2. Requesting Restrictions
You have the right to request a restriction in our use or disclosure of your PHI for treatment, payment or other health care options. Additionally, you have the right to request that we restrict disclosure of your PHI to certain individuals involved in your care such as family members and/or friends. We are not required to agree to your request. However, if we do agree, we are bound by our agreement except when required by law or in emergencies when the information is necessary to treat you. In order to request restriction of disclosure, you must submit in writing the information you wish restricted, whether you are restricting to limit our practice’s use and disclosure, or both, and to whom you want the limits to apply.
3. Inspection and Copies
You have the right to inspect and obtain a copy of the PHI that may be used to make decisions about you, including patient medical and billing records, but NOT including any psychotherapy notes. You must submit your request in writing in order to inspect and/or obtain a copy of your PHI. We may charge a fee for the costs of copying, mailing, labor and supplies associated with your request. We may deny your request to inspect and or copy in certain circumstances. However, you may request a review of your denial. Another licensed healthcare professional, chosen by us, will review conduct reviews.
You may ask us to amend your health information if you believe that it is incorrect or incomplete, and you may request an amendment for as long as the information is kept by our practice. To request an amendment, your request must be in writing and submitted to our office. You must provide a reason that supports your request. We will deny your request if you fail to submit the request in writing. We may deny your request if you ask us to amend information that is, in our opinion, accurate and complete, not part of PHI kept by or for our practice, not part of the PHI that you would be permitted to inspect and copy, not created by our practice, unless the individual or entity that created the information is not available to amend the information.

Collected data

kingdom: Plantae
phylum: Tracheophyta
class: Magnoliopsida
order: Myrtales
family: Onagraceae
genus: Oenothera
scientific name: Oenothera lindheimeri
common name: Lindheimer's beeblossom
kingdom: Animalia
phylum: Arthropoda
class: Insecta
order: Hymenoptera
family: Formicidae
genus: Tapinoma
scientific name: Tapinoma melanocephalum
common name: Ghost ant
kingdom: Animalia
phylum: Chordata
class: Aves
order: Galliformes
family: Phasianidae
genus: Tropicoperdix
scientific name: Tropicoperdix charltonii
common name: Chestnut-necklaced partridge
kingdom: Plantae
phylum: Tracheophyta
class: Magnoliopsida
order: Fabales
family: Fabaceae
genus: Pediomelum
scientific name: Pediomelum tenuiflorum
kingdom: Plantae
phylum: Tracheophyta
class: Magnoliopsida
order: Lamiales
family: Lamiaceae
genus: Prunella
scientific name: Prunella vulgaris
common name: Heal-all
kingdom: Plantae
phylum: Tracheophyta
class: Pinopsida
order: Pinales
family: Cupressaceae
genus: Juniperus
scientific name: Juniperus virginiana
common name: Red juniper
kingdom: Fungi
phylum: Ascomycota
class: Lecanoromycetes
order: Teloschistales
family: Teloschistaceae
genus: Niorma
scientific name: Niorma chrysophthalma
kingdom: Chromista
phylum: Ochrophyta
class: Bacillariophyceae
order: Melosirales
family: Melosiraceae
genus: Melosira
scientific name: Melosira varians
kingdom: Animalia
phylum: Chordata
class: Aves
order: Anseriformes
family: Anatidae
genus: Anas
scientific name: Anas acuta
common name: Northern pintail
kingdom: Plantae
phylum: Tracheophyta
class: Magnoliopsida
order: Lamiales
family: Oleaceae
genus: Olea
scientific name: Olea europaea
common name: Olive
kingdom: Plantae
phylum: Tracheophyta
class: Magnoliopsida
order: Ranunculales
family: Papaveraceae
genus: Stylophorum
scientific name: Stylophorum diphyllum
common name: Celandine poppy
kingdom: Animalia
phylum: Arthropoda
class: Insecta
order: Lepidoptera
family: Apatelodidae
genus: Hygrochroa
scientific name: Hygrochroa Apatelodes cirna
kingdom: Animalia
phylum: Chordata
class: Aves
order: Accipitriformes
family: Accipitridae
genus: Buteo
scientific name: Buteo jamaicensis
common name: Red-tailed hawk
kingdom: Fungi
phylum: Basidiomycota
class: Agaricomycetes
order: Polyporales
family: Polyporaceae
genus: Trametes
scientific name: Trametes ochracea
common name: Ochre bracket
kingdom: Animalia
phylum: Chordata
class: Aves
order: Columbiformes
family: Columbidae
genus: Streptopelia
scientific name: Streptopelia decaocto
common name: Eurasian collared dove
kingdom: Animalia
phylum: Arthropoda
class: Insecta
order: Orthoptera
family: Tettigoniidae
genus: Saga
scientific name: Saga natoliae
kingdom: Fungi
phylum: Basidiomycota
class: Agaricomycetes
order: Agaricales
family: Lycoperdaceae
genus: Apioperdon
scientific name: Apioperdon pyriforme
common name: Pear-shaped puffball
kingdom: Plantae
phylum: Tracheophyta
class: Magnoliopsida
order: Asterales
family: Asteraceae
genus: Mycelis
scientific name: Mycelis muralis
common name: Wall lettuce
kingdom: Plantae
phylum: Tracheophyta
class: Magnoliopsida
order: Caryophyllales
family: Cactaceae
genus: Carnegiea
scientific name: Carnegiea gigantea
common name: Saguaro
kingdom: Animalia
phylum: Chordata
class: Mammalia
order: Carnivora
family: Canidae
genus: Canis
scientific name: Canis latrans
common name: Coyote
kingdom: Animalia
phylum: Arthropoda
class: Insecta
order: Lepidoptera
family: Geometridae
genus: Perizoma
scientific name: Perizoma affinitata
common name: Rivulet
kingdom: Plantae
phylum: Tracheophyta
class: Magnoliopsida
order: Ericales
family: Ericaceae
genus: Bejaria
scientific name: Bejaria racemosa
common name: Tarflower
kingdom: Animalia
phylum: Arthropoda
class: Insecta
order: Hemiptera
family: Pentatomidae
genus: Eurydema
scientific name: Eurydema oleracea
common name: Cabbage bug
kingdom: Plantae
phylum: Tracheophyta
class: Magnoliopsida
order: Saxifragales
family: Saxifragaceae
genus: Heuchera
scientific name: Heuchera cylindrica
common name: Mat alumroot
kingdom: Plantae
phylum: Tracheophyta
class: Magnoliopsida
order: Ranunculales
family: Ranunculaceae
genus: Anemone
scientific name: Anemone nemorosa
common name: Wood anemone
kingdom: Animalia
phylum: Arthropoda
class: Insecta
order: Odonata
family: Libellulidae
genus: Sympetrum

List of tasks:
1. In the patient rights passage, which records can't be inspected or copied?
2. Does each statement agree with the patient rights passage? (a) The practice has to agree to every request for a restriction. (b) The practice may charge a fee for copying records. (c) A request to amend health information may be made by phone.
3. Carry on writing the patient rights passage from the point where it stops.

Written responses:
1. Psychotherapy notes.

2.
(a) No: "We are not required to agree to your request."
(b) Yes: "We may charge a fee for the costs of copying, mailing, labor and supplies associated with your request."
(c) No: "To request an amendment, your request must be in writing and submitted to our office."

3.
5. Accounting of Disclosures
All of our patients have the right to request an accounting of disclosures. An accounting of disclosures is a list of certain non-routine disclosures our practice has made of your PHI for non-treatment, non-payment, or non-operations purposes. Use of your PHI as part of routine patient care is not required to be documented. In order to obtain an accounting of disclosures, please submit the request to our office in writing. The request must state a time period which may not be longer than six months from the date of disclosure and may not include dates before April 14, 2003. The first list you request is free of charge, but we may charge you for additional lists within the same 12 month period. We will notify you of any costs associated with the additional request, and you have the opportunity to withdraw the request before you incur any costs.
6. Right to a paper copy of this notice
You are entitled to receive a paper copy of our notice of privacy practices. You may ask us to give you a copy of this notice at any time. Please let us know if you want a copy.
7. Right to file a complaint
If you believe your privacy rights have been violated, you may file a complaint with our practice, or with the Secretary of the Department of Health and Human Services. You must submit your complaint in writing. You will not be penalized for writing a complaint.
8. Right to Provide Authorization for Other Uses and Disclosures
We will obtain written authorization for uses and disclosures that are not identified by this notice or permitted by applicable law. Any authorization you provide to use regarding the use and disclosure of your PHI may be revoked at any time in writing. After you revoke your authorization, we will no longer use or disclose your PHI for the reasons described in the authorization. Please note, however, that we are required to retain certain information and documents.